■ Consegne:
• a. Trascrivi dall'estratto sulla strategia antimafia il brano che va da "La nostra coalizione" fino a "in tal senso.".
• b. Rispondi alle domande sull'estratto sulla strategia antimafia, contrassegnando le risposte con le stesse sigle.
(i) Da quale commissione parte il lavoro per il Testo unico della legislazione antimafia?
(ii) Per quale motivo il disegno di legge "misure di contrasto alla criminalità organizzata" non è venuto alla luce?
(iii) Quale convenzione si propone di ratificare?

LA RISPOSTA DI FAUSTO BERTINOTTI, CANDIDATO DELLA SINISTRA ARCOBALENO

La nostra coalizione ha prodotto diverse risposte per delineare una strategia anticriminalità efficiente, che soprattutto miri a sconfiggere l’egemonia mafiosa nel nostro paese. Sono proposte portate avanti anche dalla recente commissione antimafia e recepite nel disegno di legge “ misure di contrasto alla criminalità organizzata” che, purtroppo non ha avuto il modo di venire alla luce per la caduta anticipata del governo , ma  che hanno permesso di iniziare un percorso positivo che auspichiamo non venga interrotto nella prossima legislatura. Il contrasto alle mafie ed alla grande criminalità è parte fondante del programma della Sinistra l’Arcobaleno ed il nostro prossimo gruppo parlamentare che verrà eletto sarà a vostra disposizione per ulteriori proposte positive che possano giungere in tal senso.

1)      Creazione di un Testo unico della legislazione antimafia, per armonizzare e garantire maggiore organicità ad una materia così complessa e articolata, partendo dal lavoro svolto dalla Commissione Fiandaca
2)      Una legge che permette di perseguire con efficacia gli intermediatori illegali delle armi
3)      Rafforzamento della tutela e delle opportunità di reinserimento sociale ed economico delle vittime della tratta degli esseri umani
4)      Nuovi strumenti in materia di lotta al caporalato e ad ogni forma di sfruttamento lavorativo delle persone
5)     Ratifica della Convenzione delle Nazioni Unite contro la corruzione e garanzia dell’indipendenza dell’Alto Commissario per la prevenzione e il contrasto della corruzione e delle altre forme di illecito nella Pubblica amministrazione, oggi di nomina governativa
6)      Coordinamento della legislazione nazionale con le leggi regionali in materia di solidarietà alle vittime delle mafie e ai loro familiari, al fine di garantire una uniformità di interpretazione dei presupposti per il riconoscimento dello status di vittima di mafia.

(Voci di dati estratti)
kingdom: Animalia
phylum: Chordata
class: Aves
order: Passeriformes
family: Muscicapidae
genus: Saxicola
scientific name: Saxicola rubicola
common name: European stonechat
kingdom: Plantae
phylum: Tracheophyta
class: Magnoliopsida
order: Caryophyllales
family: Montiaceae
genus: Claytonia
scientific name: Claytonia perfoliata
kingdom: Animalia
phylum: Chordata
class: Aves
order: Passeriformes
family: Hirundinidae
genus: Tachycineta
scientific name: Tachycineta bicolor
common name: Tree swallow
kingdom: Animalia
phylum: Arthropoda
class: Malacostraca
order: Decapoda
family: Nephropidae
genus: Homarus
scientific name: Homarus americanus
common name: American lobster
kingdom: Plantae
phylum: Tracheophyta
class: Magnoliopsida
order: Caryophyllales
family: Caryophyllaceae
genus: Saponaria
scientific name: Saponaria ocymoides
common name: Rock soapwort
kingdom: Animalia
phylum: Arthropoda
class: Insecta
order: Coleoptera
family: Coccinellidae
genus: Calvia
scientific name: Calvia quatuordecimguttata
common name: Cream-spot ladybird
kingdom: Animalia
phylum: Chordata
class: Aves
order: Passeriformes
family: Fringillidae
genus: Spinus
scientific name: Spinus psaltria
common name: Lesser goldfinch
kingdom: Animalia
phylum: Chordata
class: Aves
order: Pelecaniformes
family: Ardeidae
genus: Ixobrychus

■ Risposte all'esercizio:
• a.
La nostra coalizione ha prodotto diverse risposte per delineare una strategia anticriminalità efficiente, che soprattutto miri a sconfiggere l’egemonia mafiosa nel nostro paese. Sono proposte portate avanti anche dalla recente commissione antimafia e recepite nel disegno di legge “ misure di contrasto alla criminalità organizzata” che, purtroppo non ha avuto il modo di venire alla luce per la caduta anticipata del governo , ma  che hanno permesso di iniziare un percorso positivo che auspichiamo non venga interrotto nella prossima legislatura. Il contrasto alle mafie ed alla grande criminalità è parte fondante del programma della Sinistra l’Arcobaleno ed il nostro prossimo gruppo parlamentare che verrà eletto sarà a vostra disposizione per ulteriori proposte positive che possano giungere in tal senso.

• b.
(i) Dalla Commissione Fiandaca.
(ii) Per la caduta anticipata del governo.
(iii) La Convenzione delle Nazioni Unite contro la corruzione.